Spenden erbeten an: Hilfswerk Austria International, Ktnr.: PSK 90.001.002. „Flüchtlingskinder aus Syrien“. BLZ: 60000. IBAN: AT716 000 000 090 001 002
*Name von der Redaktion geändert
Schwerer Rückschlag für die vom Westen unterstützten moderaten Rebellen in Syrien: Nicht ihr eigentlicher Hauptgegner, die syrische Armee, sondern radikal-islamische Kämpfer der „Islamistischen Front“ haben eines der Hauptquartiere und wichtigsten Waffenlager der Rebellen in Nordsyrien erobert. Von Bab al-Hawa nahe der türkischen Grenze aus wurde auch die Verteilung von US-Hilfsgütern in Syrien koordiniert.
Nach der Erstürmung des Lagers floh der bedeutendste Befehlshaber der syrischen Rebellen, Selim Idriss, ins Ausland. Er soll sich derzeit in Doha befinden. Die USA versuchen, ihn zu einer Rückkehr zu bewegen.
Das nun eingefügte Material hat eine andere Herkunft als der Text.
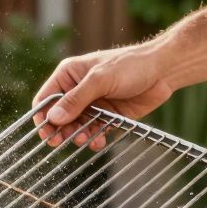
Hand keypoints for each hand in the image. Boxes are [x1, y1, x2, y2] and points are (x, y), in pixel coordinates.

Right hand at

Erste Konsequenz der Eroberung des Rebellen-Lagers durch die Islamisten: Die USA und Großbritannien haben sämtliche Lieferungen so genannter „nicht-tödlicher Hilfsgüter“ nach Nordsyrien vorerst eingestellt. Darunter fallen Funkgeräte ebenso wie Schutzwesten oder sonstige militärische Ausrüstungsgegenstände. Die Rebellen der „Freien Syrischen Armee“ kritisierten den Schritt als vorschnell und falsch.
Stattdessen konzentrieren die USA ihre Hilfe für die Aufständischen nun offenbar auf den Süden des Bürgerkriegslandes. Wie die israelische Website debka berichtet, sollen die moderaten syrischen Rebellen dort von Jordanien aus unterstützt werden. Im haschemitischen Königreich haben die USA derzeit 11.000 Soldaten stationiert – zur Ausbildung der Rebellen, aber auch zum Schutz Jordaniens.